■ WHAT YOU SHOULD DO: Find each line of the material below that contains the string "then", and copy those lines. The match is case-sensitive.
[[ SUPPLIED MATERIAL open ]]
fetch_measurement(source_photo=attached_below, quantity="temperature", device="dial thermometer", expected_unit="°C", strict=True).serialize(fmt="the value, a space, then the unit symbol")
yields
[[ SUPPLIED MATERIAL closed ]]
[[ SUPPLIED MATERIAL open ]]
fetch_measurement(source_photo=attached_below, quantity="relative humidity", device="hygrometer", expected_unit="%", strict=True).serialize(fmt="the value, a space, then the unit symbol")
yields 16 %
[[ SUPPLIED MATERIAL closed ]]
[[ SUPPLIED MATERIAL open ]]
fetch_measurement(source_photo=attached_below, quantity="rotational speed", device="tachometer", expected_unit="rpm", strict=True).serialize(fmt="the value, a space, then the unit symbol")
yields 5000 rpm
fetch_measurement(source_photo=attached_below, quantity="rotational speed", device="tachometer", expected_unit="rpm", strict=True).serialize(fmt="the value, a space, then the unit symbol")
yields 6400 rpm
[[ SUPPLIED MATERIAL closed ]]
■ TASK SOLUTION:
fetch_measurement(source_photo=attached_below, quantity="temperature", device="dial thermometer", expected_unit="°C", strict=True).serialize(fmt="the value, a space, then the unit symbol")
fetch_measurement(source_photo=attached_below, quantity="relative humidity", device="hygrometer", expected_unit="%", strict=True).serialize(fmt="the value, a space, then the unit symbol")
fetch_measurement(source_photo=attached_below, quantity="rotational speed", device="tachometer", expected_unit="rpm", strict=True).serialize(fmt="the value, a space, then the unit symbol")
fetch_measurement(source_photo=attached_below, quantity="rotational speed", device="tachometer", expected_unit="rpm", strict=True).serialize(fmt="the value, a space, then the unit symbol")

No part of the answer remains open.